The non-accelerating inflation rate of unemployment (NAIRU) is frequently employed in fiscal and monetary policy deliberations. The U.S. Congressional Budget Office uses estimates of the NAIRU to compute potential GDP, that in turn is used to make budget projections that affect decisions about federal spending and taxation. Central banks consider estimates of the NAIRU to determine the likely course of inflation and what actions they should take to preserve price stability. A problem with the use of the NAIRU in policy formation is that it is thought to change over time (Ball and Mankiw 2002; Cohen, Dickens, and Posen 2001; Stock 2001; Gordon 1997, 1998). But estimates of the NAIRU and its time variation are remarkably imprecise and are far from robust (Staiger, Stock, and Watson 1997, 2001; Stock 2001).
NAIRU estimates are obtained from estimates of the Phillips curve— the relationship between the inflation rate, on the one hand, and the unemployment rate, measures of inflationary expectations, and variables representing supply shocks on the other. Typically, inflationary expectations are proxied with several lags of inflation and the unemployment rate is entered with lags as well. The NAIRU is recovered as the constant in the regression divided by the coefficient on unemployment (or the sum of the coefficient on unemployment and its lags).

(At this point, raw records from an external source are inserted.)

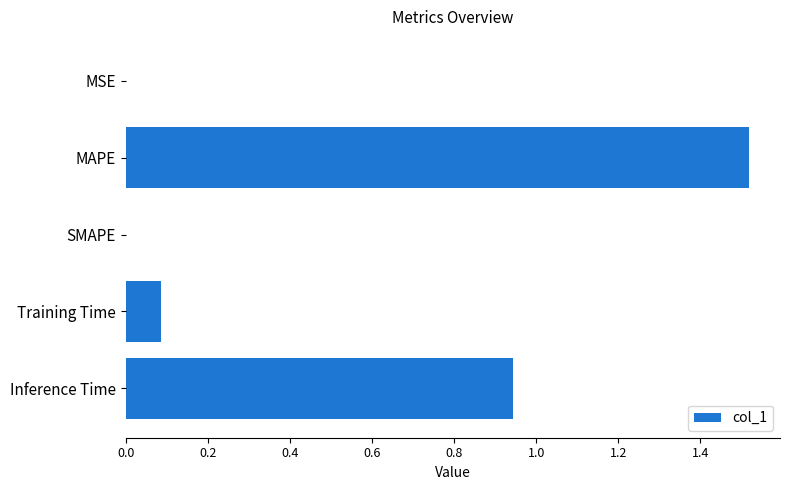

What is the sum of all values?

2.5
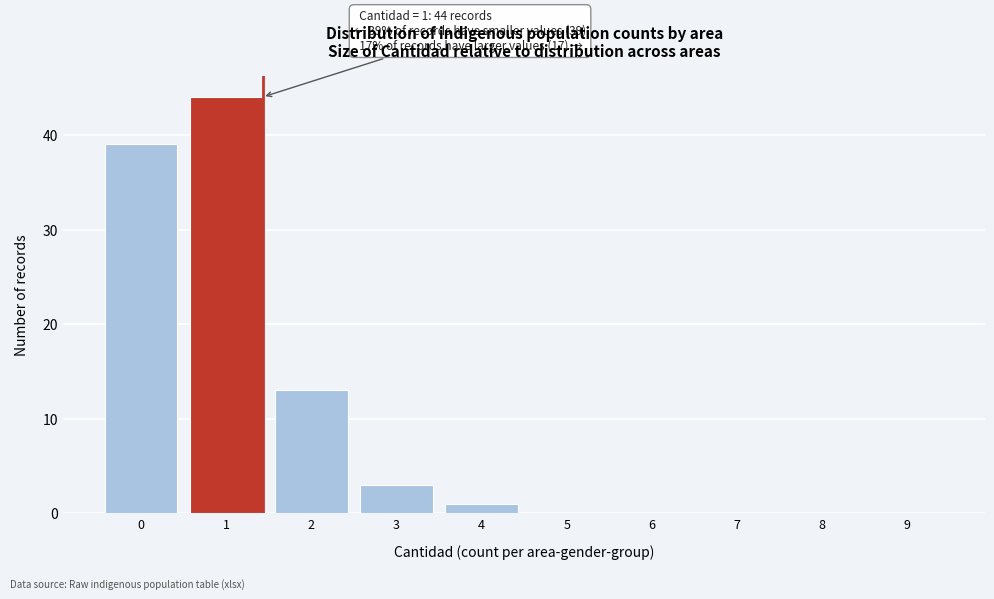

Reading left to right, list all the values displayed in this chart.

0=39	1=44	2=13	3=3	4=1	5=0	6=0	7=0	8=0	9=0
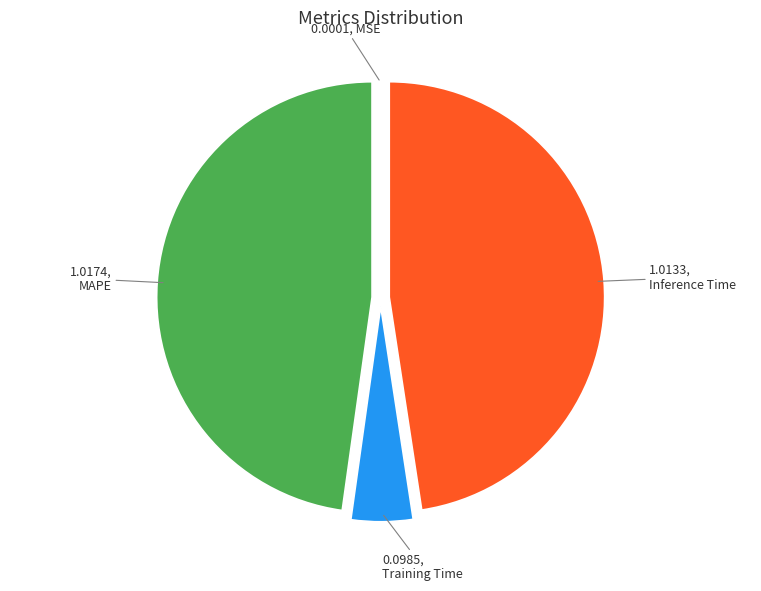

Is there a majority slice in this chart?

No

The notion that the NAIRU might vary over time goes back at least to Perry (1970), who suggested that changes in the demographic composition of the labor force would change the NAIRU. He adjusted the unemployment rate to account for this. By 1990 several authors, including Gordon (1990) and Abraham (1987), had suggested that the NAIRU was probably lower in the 1960s than in the 1970s and 1980s. This adjustment was initially accommodated by adding dummy variables or splines for certain periods to the Phillips curve regression. However, when it began to appear that the U.S. NAIRU was coming down in the 1990s, new methods were developed to track its changes. Staiger, Stock, and Watson (1997), Gordon (1997, 1998) and Stock and Watson (1999) applied time-varying coefficient models and structural break models to NAIRU estimation, and typically found evidence that it rose in the late 1960s or early 1970s and declined in the 1990s.1 However, the timing and the magnitudes of the estimated changes differed markedly depending on the specification used. Furthermore, confidence bounds on the estimated NAIRUs were so large that the estimates had little value for policy.
This paper presents a new approach to estimating time variation in the NAIRU. A major problem with Phillips curve-based estimates is that the complicated relationship between inflation, its own lags, supply shocks, and unemployment and its lags makes it possible to explain any particular incidence of high or low inflation a number of different ways. This problem is the root cause of both the lack of robust results and the large confidence intervals around NAIRU estimates derived from Phillips curve estimates. This paper explores an alternative source of information about time variation in the NAIRU. To the extent that such changes are due to changes in the efficiency of the labor market, these changes are reflected not just in the relationship between inflation and unemployment, but also in the relationship between unemployment and job vacancies. That relationship is much simpler and consequently much easier to model in a robust fashion. Combined estimates of the Phillips curve and Beveridge curve—the relationship between unemployment and vacancies—yield remarkably consistent estimates of the timing of changes in the NAIRU. The next section provides a brief introduction to the literature on the Beveridge curve and on how it has shifted over time. It argues that because the Beveridge curve is much simpler and potentially better fitting than the Phillips curve, it provides a better basis for discerning shifts in the efficiency of the labor market’s functioning. These shifts appear to be quite large. The second section develops a theory linking shifts in the Beveridge curve to shifts in the NAIRU. The third section presents estimates of the Beveridge curve model developed in the second section. These estimates turn out to be very robust and motivate the model developed in the fourth section.
The fourth section presents estimates of a linearized version of the model using a Kalman filter. The filtered series is essentially a weighted average of the residuals of the Beveridge and Phillips curves that has been scaled to satisfy an identifying constraint—this constraint is that the coefficient on the filtered variable must be the same as minus the coefficient on the unemployment rate in the Phillips curve. As might be expected, given how precisely the Beveridge curve is estimated, the filter puts nearly all the weight on the Beveridge curve residuals. Estimates of a restricted version of the model suggest that the information from the Beveridge curve adds significantly to the explanatory power of the Phillips curve.
The Beveridge curve and Phillips curve NAIRUs look fairly similar, a result which supports the theory behind both curves. Confidence intervals that account for both forecast and parametric uncertainty are about 40 percent larger for Phillips curve NAIRU series than for series derived from the combined Beveridge curve-Phillips curve model. While estimates of the magnitude of the fluctuations in the NAIRU based on the joint Beveridge curve-Phillips curve model are still fairly uncertain, there is little uncertainty about the timing of the fluctuations.